Declan_de_Barra hat geschrieben: ↑Di 3. Mär 2020, 09:03
Also hier ging es, soweit ich nochmal überflogen habe, nur um die Verhältnismäßigkeit. Finde ich immernoch wichtig, dass hervorzuheben.
Hm, ich erinnere mich an sarkastische Mitleidsbekundungen an Hopp, vielleicht täusche ich mich.
Aber wie gesagt, ich beziehe mich ja auch nicht nur auf Äußerungen hier.

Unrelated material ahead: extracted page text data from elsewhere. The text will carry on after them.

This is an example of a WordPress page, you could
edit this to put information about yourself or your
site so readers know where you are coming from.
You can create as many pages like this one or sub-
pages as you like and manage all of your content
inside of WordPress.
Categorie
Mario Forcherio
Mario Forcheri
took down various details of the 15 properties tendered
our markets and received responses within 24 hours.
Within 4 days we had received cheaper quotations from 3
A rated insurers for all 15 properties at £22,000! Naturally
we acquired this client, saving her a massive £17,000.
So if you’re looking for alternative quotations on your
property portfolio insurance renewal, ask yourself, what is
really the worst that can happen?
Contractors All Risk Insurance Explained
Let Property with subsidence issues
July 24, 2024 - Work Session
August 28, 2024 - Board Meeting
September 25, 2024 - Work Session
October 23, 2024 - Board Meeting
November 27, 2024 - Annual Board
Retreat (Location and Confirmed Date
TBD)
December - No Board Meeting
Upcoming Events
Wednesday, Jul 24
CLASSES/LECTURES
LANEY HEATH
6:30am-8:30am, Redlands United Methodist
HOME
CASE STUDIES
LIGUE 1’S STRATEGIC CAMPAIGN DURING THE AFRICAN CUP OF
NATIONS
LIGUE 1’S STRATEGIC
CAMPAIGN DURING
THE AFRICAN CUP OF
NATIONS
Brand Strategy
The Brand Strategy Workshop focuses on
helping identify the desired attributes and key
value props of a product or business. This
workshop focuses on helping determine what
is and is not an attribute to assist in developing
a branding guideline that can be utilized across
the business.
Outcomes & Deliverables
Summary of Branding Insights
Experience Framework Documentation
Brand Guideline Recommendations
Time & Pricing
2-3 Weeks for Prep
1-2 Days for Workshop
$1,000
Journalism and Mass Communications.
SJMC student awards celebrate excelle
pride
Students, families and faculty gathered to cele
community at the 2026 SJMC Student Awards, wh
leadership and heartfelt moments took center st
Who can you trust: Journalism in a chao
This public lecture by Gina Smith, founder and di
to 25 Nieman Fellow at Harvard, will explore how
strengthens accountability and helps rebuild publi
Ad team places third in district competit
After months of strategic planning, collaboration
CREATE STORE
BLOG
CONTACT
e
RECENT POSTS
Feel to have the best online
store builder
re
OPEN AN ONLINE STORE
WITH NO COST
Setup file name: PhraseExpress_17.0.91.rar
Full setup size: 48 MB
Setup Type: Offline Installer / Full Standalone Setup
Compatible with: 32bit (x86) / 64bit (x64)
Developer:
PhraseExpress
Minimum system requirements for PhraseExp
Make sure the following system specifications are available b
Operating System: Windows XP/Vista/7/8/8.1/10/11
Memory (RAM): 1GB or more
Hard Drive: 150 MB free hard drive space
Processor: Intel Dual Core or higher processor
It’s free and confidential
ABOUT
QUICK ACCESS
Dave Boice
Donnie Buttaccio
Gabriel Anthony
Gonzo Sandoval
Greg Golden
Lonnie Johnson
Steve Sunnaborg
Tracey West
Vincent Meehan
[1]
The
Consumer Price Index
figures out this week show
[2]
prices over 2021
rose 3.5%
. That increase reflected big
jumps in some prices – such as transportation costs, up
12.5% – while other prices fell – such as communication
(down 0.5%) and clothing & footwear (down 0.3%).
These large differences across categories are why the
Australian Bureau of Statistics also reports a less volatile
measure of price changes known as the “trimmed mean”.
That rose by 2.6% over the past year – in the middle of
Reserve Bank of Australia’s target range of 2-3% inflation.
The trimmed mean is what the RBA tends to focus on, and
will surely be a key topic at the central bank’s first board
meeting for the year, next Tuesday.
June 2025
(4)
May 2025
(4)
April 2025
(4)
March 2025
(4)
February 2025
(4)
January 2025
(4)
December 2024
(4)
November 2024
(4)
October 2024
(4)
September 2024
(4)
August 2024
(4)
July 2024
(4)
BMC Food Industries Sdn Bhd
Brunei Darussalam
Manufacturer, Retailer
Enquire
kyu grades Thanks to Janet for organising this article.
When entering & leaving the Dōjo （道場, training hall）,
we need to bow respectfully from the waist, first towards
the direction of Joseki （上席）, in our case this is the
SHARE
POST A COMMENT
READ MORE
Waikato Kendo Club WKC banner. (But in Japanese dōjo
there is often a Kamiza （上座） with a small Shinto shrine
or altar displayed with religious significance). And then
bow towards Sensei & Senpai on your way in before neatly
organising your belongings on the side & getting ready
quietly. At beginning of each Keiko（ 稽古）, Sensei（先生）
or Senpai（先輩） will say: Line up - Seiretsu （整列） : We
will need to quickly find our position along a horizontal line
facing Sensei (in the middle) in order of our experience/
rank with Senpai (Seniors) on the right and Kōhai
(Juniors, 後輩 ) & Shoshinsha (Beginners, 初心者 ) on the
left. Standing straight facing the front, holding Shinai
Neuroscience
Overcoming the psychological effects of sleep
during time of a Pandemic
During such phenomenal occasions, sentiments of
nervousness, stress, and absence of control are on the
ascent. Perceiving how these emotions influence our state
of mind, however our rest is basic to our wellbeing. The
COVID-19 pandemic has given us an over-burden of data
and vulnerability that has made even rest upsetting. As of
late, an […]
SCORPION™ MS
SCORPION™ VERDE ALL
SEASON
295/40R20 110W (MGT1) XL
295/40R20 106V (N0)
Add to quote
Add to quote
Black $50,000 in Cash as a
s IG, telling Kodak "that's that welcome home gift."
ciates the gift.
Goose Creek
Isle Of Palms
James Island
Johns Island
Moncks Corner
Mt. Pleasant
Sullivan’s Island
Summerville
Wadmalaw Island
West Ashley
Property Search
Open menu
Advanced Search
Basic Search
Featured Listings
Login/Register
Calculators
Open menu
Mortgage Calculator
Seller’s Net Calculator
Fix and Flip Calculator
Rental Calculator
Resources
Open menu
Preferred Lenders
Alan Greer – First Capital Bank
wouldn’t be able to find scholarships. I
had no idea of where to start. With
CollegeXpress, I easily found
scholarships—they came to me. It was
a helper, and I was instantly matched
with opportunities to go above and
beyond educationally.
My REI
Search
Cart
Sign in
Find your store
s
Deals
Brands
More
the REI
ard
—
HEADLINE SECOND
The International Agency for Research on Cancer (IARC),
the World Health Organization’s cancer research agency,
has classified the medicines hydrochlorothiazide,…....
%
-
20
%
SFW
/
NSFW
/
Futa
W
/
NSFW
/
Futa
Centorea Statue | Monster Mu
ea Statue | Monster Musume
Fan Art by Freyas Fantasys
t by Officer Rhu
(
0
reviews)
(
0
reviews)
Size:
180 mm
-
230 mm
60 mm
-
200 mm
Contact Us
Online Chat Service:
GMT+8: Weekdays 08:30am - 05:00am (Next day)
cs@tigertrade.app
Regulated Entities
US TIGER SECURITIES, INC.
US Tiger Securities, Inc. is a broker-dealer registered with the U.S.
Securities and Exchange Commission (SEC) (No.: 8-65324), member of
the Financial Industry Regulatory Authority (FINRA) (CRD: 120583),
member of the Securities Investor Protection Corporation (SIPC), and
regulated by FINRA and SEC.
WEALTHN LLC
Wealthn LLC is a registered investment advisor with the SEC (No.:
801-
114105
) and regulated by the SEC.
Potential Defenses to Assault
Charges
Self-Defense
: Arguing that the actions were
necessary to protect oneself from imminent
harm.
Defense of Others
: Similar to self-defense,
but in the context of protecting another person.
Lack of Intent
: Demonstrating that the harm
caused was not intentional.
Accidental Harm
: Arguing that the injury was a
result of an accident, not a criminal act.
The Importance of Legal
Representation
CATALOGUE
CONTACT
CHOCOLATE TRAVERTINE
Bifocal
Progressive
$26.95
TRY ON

Declan_de_Barra hat geschrieben: ↑Di 3. Mär 2020, 09:03
Nehmen wir als Beispiel die Schickeria in München, die das Banner gezeigt hat. Die Stellungnahme hat mich selbst nicht überzeugt, ich finde die Wortwahl immernoch scheiße. Ihnen ging es darum, dieselbe Wortwahl wie die Szene vom BVB zu nutzen, was am Ende der Kritik an der Kollektivbestrafung dienen sollte, die der DFB eigentlich ausgesetzt hatte. Find ich nicht gut, nur für ein wenig mehr Hintergrund. Die Szene ist ansonsten für diese Wortwahl eigentlich nicht bekannt, eher für gesellschaftliches Engagement und das anstoßen gesellschaftlicher Debatten. Eher sind Gurppen wie sie ein Beispiel dafür, dass Rassisten und Sexisten eben nicht mehr einfach alles raushauen dürfen. Darum haben solche Gruppen über Jahrzehnte gekämpft und dafür bin ich dankbar. Gerade solche Gruppen tun weitaus mehr gegen Diskriminierung im Stadion als ich und wahrscheinlich auch als du.
Siehe mein erster Absatz.
Ergänzend: Die Kollektivstrafe wurde (auf Bewährung) ausgesetzt, korrekt. Dann gab es weiter Beleidigungen gegen Hopp (welche in dem Moment ja kaum als Protest gegolten haben können) und am Ende sah man sich gezwungen zu bescheiden, dass die Bewährungsauflagen verletzt wurden. Finde ich auch kacke, ganze Blöcke zu sperren. Aber was hättest du gemacht?
Und ja, gute Arbeit gegen Diskriminierung ist ja auch toll! Das freut mich und erkenne ich auch an, wirklich. Aber warum schaffen es diese guten Seelen dann nicht auch auf anderer Ebene sich von Gewalt zu distanzieren und das toxische Klima im Stadion zu bekämpfen? Ist es nicht offensichtlich, dass hier mit zweierlei Maß gemessen wird? Milliardäre, Kapitalisten, Funktionäre, Schiedsrichter, Politiker - es gibt einen bestimmten Pool von Individuen, die quasi zum Abschuss freigegeben sind (vgl. Fadenkreuz-Banner), wenn sie sich eben nicht so verhalten, wie es von den "selbsternannten Besitzern des Fußballs" gewünscht ist. Warum setzen sie ihre Drohung nicht einfach mal konsequenter in die Tat um und bleiben einfach weg? Keine Stimmung mehr? Das zeigt doch offensichtlich viel mehr Wirkung, als völlig blödsinnige Plakate.